Une question d’équilibre

Actualité du 28/06/2022

 

De nos jours en Espagne, des hommes jeunes, d’origine arabe, discutent dans un jardin public. Surgit une bande en mal de ratonnade. La police interrompt le tabassage et embarque les agresseurs. Séquence suivante : de son bureau haut perché, Blanco (Javier Bardem) PDG des Basculas Blanco, annonce à ses salariés des résultats flatteurs et la sélection de la manufacture en finale d’un trophée de la meilleure entreprise.

Du discours émane l'autosatisfaction tranquille d’un manager sans cesse à l’écoute, soucieux du vivre ensemble, pétri de bienveillance à l’égard d’un personnel qu’il assimile à une grande famille. La logorrhée lénifiante est toutefois parasitée par les éclats d’un employé qui, là bas au fond, refuse de vider son bureau. Plus tard sur sa terrasse, le magnat des poids et mesures écoute son jardinier, par ailleurs employé de l’usine et père de l’une des petites frappes interpellées quelques heures auparavant.

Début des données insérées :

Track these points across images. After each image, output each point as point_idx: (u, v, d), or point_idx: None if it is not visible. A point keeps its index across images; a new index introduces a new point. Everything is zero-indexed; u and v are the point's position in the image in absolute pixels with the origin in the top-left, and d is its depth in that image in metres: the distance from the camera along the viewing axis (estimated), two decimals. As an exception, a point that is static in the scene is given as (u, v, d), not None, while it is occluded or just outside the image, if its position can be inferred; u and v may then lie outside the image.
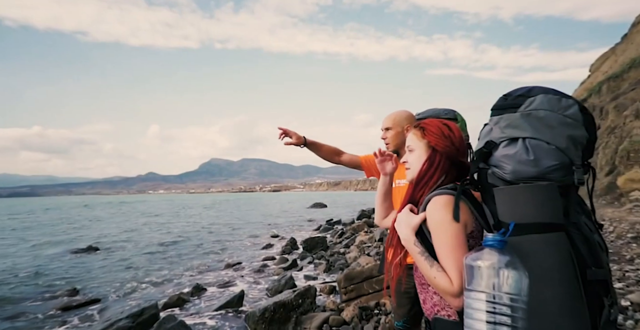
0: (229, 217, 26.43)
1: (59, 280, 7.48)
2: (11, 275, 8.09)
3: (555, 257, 0.93)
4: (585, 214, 1.05)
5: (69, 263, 9.57)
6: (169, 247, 12.20)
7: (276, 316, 4.57)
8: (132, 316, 4.42)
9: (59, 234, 16.90)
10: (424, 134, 1.23)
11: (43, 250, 11.79)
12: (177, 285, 7.20)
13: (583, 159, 1.04)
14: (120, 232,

Près de 20 ans après Les lundis au soleil, Fernando Leon de Aranoa, revient à la chronique sociale mais déplace son point de vue. Inspiré par la fermeture des chantiers navals de Gijon (Galice) et déjà interprété par Javier Bardem, Los lunes al sol célèbre la dignité bafouée des gens de peu dans le sillon de Ken Loach et Robert Guédiguian. Comme l’indique son titre El buen patron s’attache aux possédants, ici portraiturés dans une sarcastique perspicacité.

 

On pense bien sur à Dino Risi, pas le réalisateur facétieux des Monstres ou du Sexe fou, mais l’observateur désenchanté qui, avec ses complices scénaristes : Sonego, Age et Scarpelli, anime dans Une vie difficile (1961) ou Au nom du peuple italien (1971) une humanité empêtrée dans ses idéaux et ses renoncements.

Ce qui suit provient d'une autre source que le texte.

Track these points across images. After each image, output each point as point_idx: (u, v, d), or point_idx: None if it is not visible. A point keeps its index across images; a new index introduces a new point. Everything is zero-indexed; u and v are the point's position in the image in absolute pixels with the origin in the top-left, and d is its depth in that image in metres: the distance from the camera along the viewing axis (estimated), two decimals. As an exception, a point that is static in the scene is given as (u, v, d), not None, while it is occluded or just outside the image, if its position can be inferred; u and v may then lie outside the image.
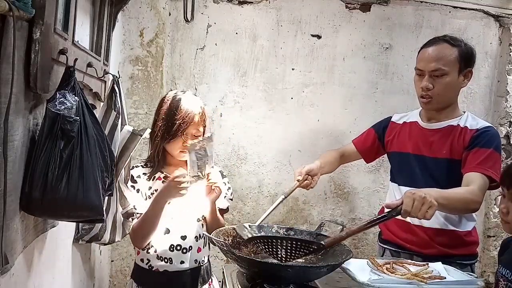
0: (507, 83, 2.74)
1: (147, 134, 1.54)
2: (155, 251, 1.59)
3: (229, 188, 1.71)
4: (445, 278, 1.40)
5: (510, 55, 2.74)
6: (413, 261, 1.57)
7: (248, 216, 2.57)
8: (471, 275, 1.48)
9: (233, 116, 2.58)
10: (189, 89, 2.07)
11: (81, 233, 1.60)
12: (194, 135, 1.57)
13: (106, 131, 1.40)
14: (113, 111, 1.48)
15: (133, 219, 1.59)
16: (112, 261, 2.38)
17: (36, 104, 1.06)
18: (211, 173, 1.56)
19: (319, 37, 2.62)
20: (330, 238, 1.38)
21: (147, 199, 1.59)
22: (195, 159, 1.49)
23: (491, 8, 2.72)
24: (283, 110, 2.61)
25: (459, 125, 1.70)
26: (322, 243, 1.34)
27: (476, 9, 2.72)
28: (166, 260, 1.59)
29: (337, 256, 1.36)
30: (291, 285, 1.28)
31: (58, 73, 1.11)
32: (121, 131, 1.50)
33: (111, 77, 1.58)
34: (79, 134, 1.06)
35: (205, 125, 1.62)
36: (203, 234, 1.63)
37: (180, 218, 1.60)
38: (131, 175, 1.60)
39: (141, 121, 2.33)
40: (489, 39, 2.77)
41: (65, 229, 1.46)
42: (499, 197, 1.36)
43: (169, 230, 1.59)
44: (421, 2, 2.67)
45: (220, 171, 1.70)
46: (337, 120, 2.66)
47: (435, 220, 1.55)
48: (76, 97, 1.09)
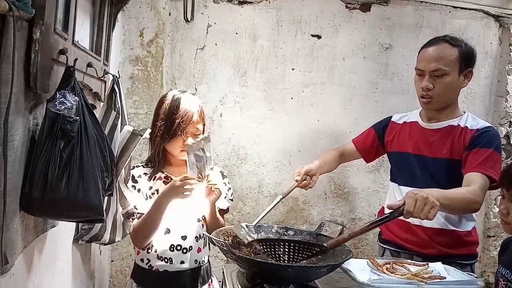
0: (507, 83, 2.74)
1: (147, 134, 1.54)
2: (155, 251, 1.59)
3: (230, 188, 1.71)
4: (445, 278, 1.40)
5: (510, 55, 2.74)
6: (413, 261, 1.57)
7: (248, 216, 2.57)
8: (471, 275, 1.48)
9: (233, 116, 2.57)
10: (188, 89, 2.07)
11: (80, 233, 1.60)
12: (193, 134, 1.57)
13: (106, 131, 1.40)
14: (113, 111, 1.48)
15: (133, 219, 1.59)
16: (112, 261, 2.38)
17: (36, 104, 1.06)
18: (211, 174, 1.56)
19: (319, 37, 2.62)
20: (332, 239, 1.38)
21: (147, 199, 1.60)
22: (194, 160, 1.49)
23: (491, 8, 2.72)
24: (283, 110, 2.61)
25: (459, 125, 1.70)
26: (324, 245, 1.34)
27: (476, 9, 2.72)
28: (166, 260, 1.59)
29: (337, 256, 1.36)
30: (291, 285, 1.28)
31: (58, 73, 1.11)
32: (121, 131, 1.50)
33: (111, 77, 1.58)
34: (79, 134, 1.06)
35: (205, 124, 1.63)
36: (203, 234, 1.63)
37: (180, 218, 1.60)
38: (132, 175, 1.60)
39: (141, 121, 2.33)
40: (489, 39, 2.77)
41: (65, 229, 1.46)
42: (499, 198, 1.36)
43: (170, 230, 1.59)
44: (421, 2, 2.67)
45: (220, 171, 1.70)
46: (337, 120, 2.66)
47: (435, 220, 1.55)
48: (76, 97, 1.09)
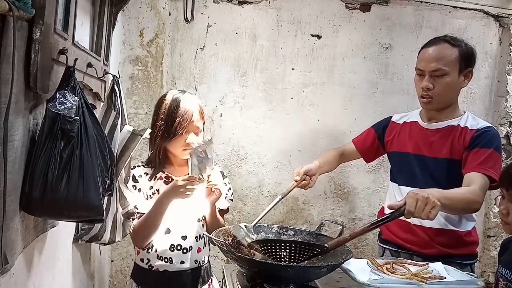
0: (507, 83, 2.74)
1: (147, 134, 1.55)
2: (155, 251, 1.59)
3: (230, 188, 1.71)
4: (445, 278, 1.40)
5: (510, 55, 2.74)
6: (413, 261, 1.57)
7: (248, 216, 2.57)
8: (471, 275, 1.48)
9: (233, 116, 2.57)
10: (188, 89, 2.07)
11: (80, 233, 1.60)
12: (194, 132, 1.58)
13: (106, 131, 1.40)
14: (113, 111, 1.48)
15: (134, 219, 1.59)
16: (112, 261, 2.38)
17: (36, 104, 1.06)
18: (212, 175, 1.57)
19: (319, 37, 2.62)
20: (334, 240, 1.38)
21: (148, 199, 1.60)
22: (196, 162, 1.50)
23: (491, 8, 2.72)
24: (283, 110, 2.61)
25: (459, 125, 1.70)
26: (326, 245, 1.34)
27: (476, 9, 2.71)
28: (166, 260, 1.59)
29: (337, 256, 1.36)
30: (291, 285, 1.28)
31: (58, 73, 1.11)
32: (121, 131, 1.50)
33: (111, 77, 1.58)
34: (79, 134, 1.06)
35: (204, 121, 1.65)
36: (203, 234, 1.63)
37: (181, 218, 1.60)
38: (133, 175, 1.61)
39: (141, 121, 2.33)
40: (489, 39, 2.77)
41: (65, 229, 1.46)
42: (499, 198, 1.36)
43: (170, 230, 1.60)
44: (421, 2, 2.67)
45: (221, 172, 1.71)
46: (337, 120, 2.66)
47: (435, 220, 1.54)
48: (76, 97, 1.09)
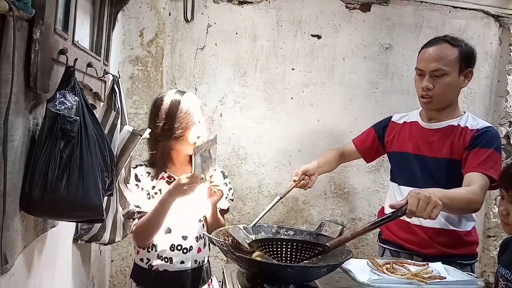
0: (507, 83, 2.74)
1: (147, 134, 1.55)
2: (156, 250, 1.59)
3: (230, 188, 1.72)
4: (445, 278, 1.40)
5: (510, 55, 2.74)
6: (413, 261, 1.57)
7: (248, 216, 2.57)
8: (471, 275, 1.48)
9: (233, 116, 2.57)
10: (188, 89, 2.07)
11: (80, 233, 1.60)
12: (197, 129, 1.60)
13: (106, 131, 1.40)
14: (113, 111, 1.48)
15: (134, 219, 1.59)
16: (112, 261, 2.38)
17: (36, 104, 1.06)
18: (214, 175, 1.57)
19: (319, 37, 2.62)
20: (335, 239, 1.38)
21: (150, 198, 1.60)
22: (200, 161, 1.50)
23: (491, 8, 2.72)
24: (283, 110, 2.61)
25: (459, 125, 1.70)
26: (327, 245, 1.34)
27: (476, 9, 2.71)
28: (166, 259, 1.59)
29: (337, 256, 1.36)
30: (291, 285, 1.28)
31: (58, 73, 1.11)
32: (121, 131, 1.50)
33: (111, 77, 1.58)
34: (79, 134, 1.06)
35: (204, 118, 1.67)
36: (203, 234, 1.63)
37: (181, 218, 1.60)
38: (135, 174, 1.61)
39: (141, 121, 2.33)
40: (489, 39, 2.77)
41: (65, 229, 1.46)
42: (499, 198, 1.36)
43: (170, 229, 1.60)
44: (421, 2, 2.67)
45: (221, 172, 1.71)
46: (337, 120, 2.66)
47: (435, 220, 1.55)
48: (76, 97, 1.09)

A l’instar de ses modèles italiens, El buen patron amalgame à merveille l’analyse sociologique, l’étude de caractères et les purs moments comiques (le cerbère de l’usine attaché à la versification des slogans revendicatifs, l’épouse de Blanco et sa manie d’oublier les annonces importantes).

Calfeutré derrière ses lunettes de sachant et son sourire à crispations variables, Javier Bardem se glisse dans le paternalisme matois, de ce décideur rompu aux passe droits, aux petits services, aux renvois d’ascenseur qui relèvent, au mieux du pragmatisme managérial, au pire de la pratique mafieuse. Mais pour Blanco, il ne s’agit pas d’asseoir un pouvoir, d’accrocher un nouvelle breloque sur son mur des vanités mais de préserver une image, une légende plus proches du story-telling que de la gloire méritocratique.

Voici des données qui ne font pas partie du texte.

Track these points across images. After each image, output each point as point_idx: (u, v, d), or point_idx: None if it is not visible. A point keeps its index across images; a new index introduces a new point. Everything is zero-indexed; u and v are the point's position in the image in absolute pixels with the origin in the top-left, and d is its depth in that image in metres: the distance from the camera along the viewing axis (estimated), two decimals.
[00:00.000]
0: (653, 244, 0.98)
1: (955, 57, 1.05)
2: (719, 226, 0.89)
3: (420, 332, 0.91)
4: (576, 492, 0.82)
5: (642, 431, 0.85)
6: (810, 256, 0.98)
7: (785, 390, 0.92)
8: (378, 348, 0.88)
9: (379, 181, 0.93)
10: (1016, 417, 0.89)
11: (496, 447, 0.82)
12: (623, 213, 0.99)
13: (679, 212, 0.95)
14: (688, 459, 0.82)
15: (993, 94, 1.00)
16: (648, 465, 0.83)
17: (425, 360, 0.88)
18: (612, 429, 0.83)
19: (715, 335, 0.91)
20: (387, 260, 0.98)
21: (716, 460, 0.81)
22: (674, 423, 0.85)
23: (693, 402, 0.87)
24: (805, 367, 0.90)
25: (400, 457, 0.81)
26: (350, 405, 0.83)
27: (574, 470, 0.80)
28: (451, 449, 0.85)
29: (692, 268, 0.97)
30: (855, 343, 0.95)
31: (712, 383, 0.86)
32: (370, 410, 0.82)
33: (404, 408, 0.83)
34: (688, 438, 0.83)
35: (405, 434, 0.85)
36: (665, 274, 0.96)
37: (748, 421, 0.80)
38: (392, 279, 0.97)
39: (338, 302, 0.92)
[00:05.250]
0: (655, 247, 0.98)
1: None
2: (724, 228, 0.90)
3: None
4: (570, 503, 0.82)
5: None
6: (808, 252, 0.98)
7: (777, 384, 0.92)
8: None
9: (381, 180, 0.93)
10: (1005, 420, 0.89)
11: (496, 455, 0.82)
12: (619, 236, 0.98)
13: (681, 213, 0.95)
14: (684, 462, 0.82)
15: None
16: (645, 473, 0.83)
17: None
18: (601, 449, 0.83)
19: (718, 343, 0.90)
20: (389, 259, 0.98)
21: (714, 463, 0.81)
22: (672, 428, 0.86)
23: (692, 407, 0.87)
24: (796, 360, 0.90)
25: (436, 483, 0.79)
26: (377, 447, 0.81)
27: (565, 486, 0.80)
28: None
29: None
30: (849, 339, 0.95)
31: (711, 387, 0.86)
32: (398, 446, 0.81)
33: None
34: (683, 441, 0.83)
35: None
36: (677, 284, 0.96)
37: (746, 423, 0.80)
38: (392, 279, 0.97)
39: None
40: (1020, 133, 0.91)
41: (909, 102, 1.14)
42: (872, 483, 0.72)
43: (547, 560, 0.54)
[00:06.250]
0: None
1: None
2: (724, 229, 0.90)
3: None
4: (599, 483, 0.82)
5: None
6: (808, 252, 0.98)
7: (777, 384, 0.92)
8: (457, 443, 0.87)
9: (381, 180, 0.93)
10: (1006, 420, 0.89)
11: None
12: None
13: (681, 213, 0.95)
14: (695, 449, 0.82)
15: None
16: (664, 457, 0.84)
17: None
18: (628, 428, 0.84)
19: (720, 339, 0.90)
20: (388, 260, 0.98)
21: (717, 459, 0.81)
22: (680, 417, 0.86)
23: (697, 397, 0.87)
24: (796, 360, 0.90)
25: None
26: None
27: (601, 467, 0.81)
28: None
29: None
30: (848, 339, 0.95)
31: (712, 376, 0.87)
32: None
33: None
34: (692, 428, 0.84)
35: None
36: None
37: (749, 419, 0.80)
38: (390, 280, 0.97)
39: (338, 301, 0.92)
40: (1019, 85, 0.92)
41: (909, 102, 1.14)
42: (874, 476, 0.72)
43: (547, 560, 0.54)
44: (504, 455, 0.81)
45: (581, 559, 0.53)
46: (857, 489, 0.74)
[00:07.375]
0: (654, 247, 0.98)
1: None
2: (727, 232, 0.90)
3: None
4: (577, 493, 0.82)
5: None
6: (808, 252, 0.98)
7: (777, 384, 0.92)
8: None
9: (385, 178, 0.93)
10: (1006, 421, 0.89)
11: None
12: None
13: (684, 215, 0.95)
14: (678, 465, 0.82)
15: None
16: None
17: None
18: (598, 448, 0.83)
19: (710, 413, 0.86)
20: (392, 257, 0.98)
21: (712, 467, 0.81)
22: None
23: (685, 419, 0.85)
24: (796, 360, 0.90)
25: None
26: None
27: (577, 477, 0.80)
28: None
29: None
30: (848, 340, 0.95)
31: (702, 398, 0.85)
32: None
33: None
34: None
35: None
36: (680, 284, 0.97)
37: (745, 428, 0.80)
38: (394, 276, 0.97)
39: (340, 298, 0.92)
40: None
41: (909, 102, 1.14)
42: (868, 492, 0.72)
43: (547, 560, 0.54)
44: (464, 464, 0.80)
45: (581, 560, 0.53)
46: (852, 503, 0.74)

Absorbé par ce leader plus sensible aux reflets de Narcisse qu'aux études de marché, El buen patron déroule un pamphlet méthodique, à l’ironie ajustée. Révoltant et réjouissant, cet équilibre parfait entre en écho avec le fléau qui trône à l’entrée des Basculas Blanco. Mais dans le film de Fernando Leon de Aranoa, il y a pas de tare dissimulée sous les plateaux.